/scraper

Solution to the Sainsburys code test

Primary LanguageGo

Scraper - Sainsburys Code Test

Usage

Test:

go test ./...

Install:

go get github.com/ganners/scraper

Launch:

scraper

When prompted for a URL, try this:

http://hiring-tests.s3-website-eu-west-1.amazonaws.com/2015_Developer_Scrape/5_products.html

If you want to use phantomjs then install phantomjs into /usr/local/bin/phantomjs (or modify the path in the code). Could configure to use flags later but it's not in use at the moment.

It also has a definition file in the commit history which will fetch from the live Sainsburys website, it is as simple as modifying that file in any case.

About

To make this more interesting, I decided that I would try to approach the 'parsing' of the HTML document in a slightly different way.

Normally the approach would be to find/build something which generates a DOM tree, then access items you want with CSS selectors or some other API.

My thought was - could you remove the document you are parsing from the fact that it is structured, and just care about how it exists as text?
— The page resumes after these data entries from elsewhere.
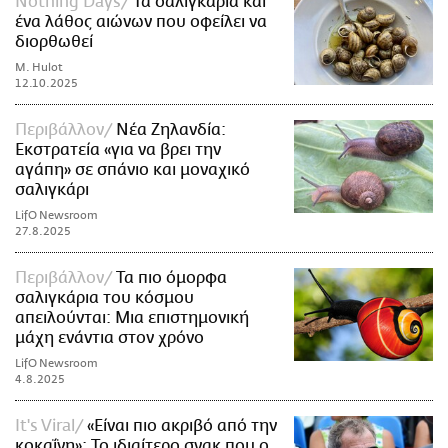
Nothing Days
Τα σαλιγκάρια και
ένα λάθος αιώνων που οφείλει να
διορθωθεί
M. Hulot
12.10.2025
Περιβάλλον
Νέα Ζηλανδία:
Εκστρατεία «για να βρει την
αγάπη» σε σπάνιο και μοναχικό
σαλιγκάρι
LifO Newsroom
27.8.2025
Περιβάλλον
Τα πιο όμορφα
σαλιγκάρια του κόσμου
απειλούνται: Μια επιστημονική
μάχη ενάντια στον χρόνο
LifO Newsroom
4.8.2025
It's Viral
«Είναι πιο ακριβό από την
κοκαΐνη»: Το ιδιαίτερο σνακ που ο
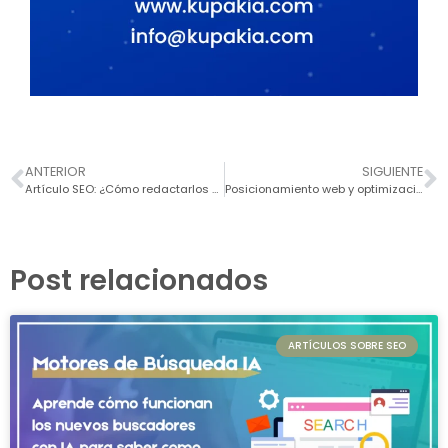
ANTERIOR
SIGUIENTE
Artículo SEO: ¿Cómo redactarlos actualmente?
Posicionamiento web y optimización de imágenes SEO
Post relacionados
ARTÍCULOS SOBRE SEO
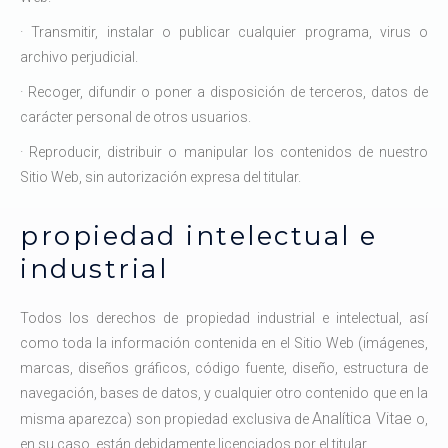
· Transmitir, instalar o publicar cualquier programa, virus o
archivo perjudicial.
· Recoger, difundir o poner a disposición de terceros, datos de
carácter personal de otros usuarios.
· Reproducir, distribuir o manipular los contenidos de nuestro
Sitio Web, sin autorización expresa del titular.
propiedad intelectual e
industrial
Todos los derechos de propiedad industrial e intelectual, así
como toda la información contenida en el Sitio Web (imágenes,
marcas, diseños gráficos, código fuente, diseño, estructura de
navegación, bases de datos, y cualquier otro contenido que en la
Analítica Vitae
misma aparezca) son propiedad exclusiva de
o,
en su caso, están debidamente licenciados por el titular.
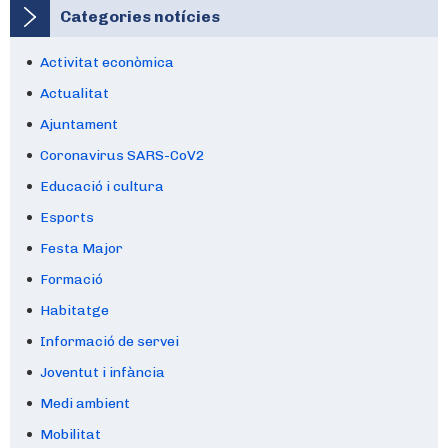
Categories notícies
Activitat econòmica
Busco Wifi (instrumental)
Actualitat
Ajuntament
Coronavirus SARS-CoV2
Educació i cultura
Esports
Festa Major
Formació
Habitatge
Informació de servei
Joventut i infància
Medi ambient
Mobilitat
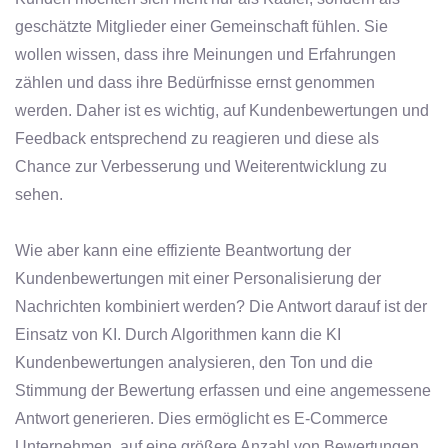
geschätzte Mitglieder einer Gemeinschaft fühlen. Sie
wollen wissen, dass ihre Meinungen und Erfahrungen
zählen und dass ihre Bedürfnisse ernst genommen
werden. Daher ist es wichtig, auf Kundenbewertungen und
Feedback entsprechend zu reagieren und diese als
Chance zur Verbesserung und Weiterentwicklung zu
sehen.
Wie aber kann eine effiziente Beantwortung der
Kundenbewertungen mit einer Personalisierung der
Nachrichten kombiniert werden? Die Antwort darauf ist der
Einsatz von KI. Durch Algorithmen kann die KI
Kundenbewertungen analysieren, den Ton und die
Stimmung der Bewertung erfassen und eine angemessene
Antwort generieren. Dies ermöglicht es E-Commerce
Unternehmen, auf eine größere Anzahl von Bewertungen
The result would look like the opposite of a templating language, and could be created by just copying + pasting the block of repeating text which you want to extract from, and where you want to extract you say what you want that field to be called.
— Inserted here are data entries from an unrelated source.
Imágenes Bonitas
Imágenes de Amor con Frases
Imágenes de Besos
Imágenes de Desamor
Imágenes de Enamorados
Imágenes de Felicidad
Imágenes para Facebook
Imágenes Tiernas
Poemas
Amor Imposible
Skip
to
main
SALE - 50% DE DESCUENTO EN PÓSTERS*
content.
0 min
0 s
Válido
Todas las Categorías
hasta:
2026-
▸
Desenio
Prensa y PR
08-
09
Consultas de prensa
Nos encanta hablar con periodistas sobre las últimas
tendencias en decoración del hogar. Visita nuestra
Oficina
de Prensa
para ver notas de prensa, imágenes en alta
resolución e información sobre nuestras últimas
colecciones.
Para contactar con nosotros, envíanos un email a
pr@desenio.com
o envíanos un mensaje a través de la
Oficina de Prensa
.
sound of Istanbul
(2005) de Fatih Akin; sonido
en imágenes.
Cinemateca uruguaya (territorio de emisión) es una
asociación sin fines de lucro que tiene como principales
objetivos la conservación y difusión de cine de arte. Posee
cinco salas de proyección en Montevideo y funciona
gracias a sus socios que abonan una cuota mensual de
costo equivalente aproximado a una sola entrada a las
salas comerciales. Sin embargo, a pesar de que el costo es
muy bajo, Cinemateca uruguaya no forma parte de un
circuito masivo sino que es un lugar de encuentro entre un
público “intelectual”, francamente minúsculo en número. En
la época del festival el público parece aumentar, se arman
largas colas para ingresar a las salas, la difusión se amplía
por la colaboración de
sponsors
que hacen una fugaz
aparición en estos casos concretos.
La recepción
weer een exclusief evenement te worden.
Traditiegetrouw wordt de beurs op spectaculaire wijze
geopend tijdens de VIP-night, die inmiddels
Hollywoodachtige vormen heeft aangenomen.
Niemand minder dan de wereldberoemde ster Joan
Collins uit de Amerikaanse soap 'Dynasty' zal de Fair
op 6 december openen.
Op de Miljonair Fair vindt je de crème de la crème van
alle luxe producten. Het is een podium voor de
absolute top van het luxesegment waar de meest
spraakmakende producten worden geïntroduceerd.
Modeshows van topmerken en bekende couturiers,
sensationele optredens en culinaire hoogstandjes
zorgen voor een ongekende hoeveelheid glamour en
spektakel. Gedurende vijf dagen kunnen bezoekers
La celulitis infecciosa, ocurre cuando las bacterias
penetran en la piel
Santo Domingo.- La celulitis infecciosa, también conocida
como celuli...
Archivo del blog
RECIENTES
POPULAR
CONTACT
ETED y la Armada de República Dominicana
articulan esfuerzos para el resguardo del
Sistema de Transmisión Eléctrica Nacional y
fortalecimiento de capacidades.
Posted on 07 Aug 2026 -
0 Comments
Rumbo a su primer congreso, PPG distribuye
The solution would effectively look like a templating language, but it would operate in reverse.

I even offer filters, so the resulting value that was pulled can be seperated by a | and have numerous filters appear afterwards. These can do things like remove URL encoding, strip whitespace, uppercase and lowercase.

Sainsburys.definition

The sainsburys.definition file does just this, it is was copied from the actual source (and tidied) so anything I wanted to extract I just put into a variable name. This is something anyone could do, you wouldn't need to be technically minded at all.
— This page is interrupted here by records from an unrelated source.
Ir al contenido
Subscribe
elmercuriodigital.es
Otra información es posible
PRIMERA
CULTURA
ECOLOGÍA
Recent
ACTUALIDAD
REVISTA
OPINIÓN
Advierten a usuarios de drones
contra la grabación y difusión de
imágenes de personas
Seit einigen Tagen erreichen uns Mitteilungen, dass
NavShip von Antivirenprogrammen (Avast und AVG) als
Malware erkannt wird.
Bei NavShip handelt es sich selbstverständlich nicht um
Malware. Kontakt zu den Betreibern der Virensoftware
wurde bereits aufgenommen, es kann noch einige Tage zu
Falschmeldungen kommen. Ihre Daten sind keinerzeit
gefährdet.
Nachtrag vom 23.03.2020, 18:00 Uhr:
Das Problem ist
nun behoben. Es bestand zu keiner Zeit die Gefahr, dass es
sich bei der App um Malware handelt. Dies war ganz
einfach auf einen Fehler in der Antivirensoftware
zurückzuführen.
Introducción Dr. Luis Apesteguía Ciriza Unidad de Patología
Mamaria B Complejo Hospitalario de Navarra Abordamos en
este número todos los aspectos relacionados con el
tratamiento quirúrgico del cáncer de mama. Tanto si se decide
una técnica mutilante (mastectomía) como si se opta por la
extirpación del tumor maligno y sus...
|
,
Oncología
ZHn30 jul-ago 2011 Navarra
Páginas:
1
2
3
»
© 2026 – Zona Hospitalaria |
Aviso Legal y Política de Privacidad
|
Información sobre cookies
This gets functionally lexed, and then goes through a very simple parser which will apply the lexicons to work out what should happen at certain variables.

Main

This is fully pipelined, it means that data simply flows from channel to channel in goroutines (which are workers) and so on. We spawn many workers for particular tasks and make sure that they can operate with thread safety. The result is a lock-free, race-free (and leak-free) program.

I believe everything specific to the Sainsburys implementation is in the main.go and definitions files. The main source of complexity is in the sainsburysFormatter function.

The sainsburysFormatter takes the parsed file and will generate it's own pipeline to fetch product pages (reusing existing functions to generate workers). It will also calculate the totals from all of the product fields.

Given more time, I might modify the definition files to add the complexity so that it knows certain fields should be totalled, and that it should use a particular URL to merge in content from a child definition.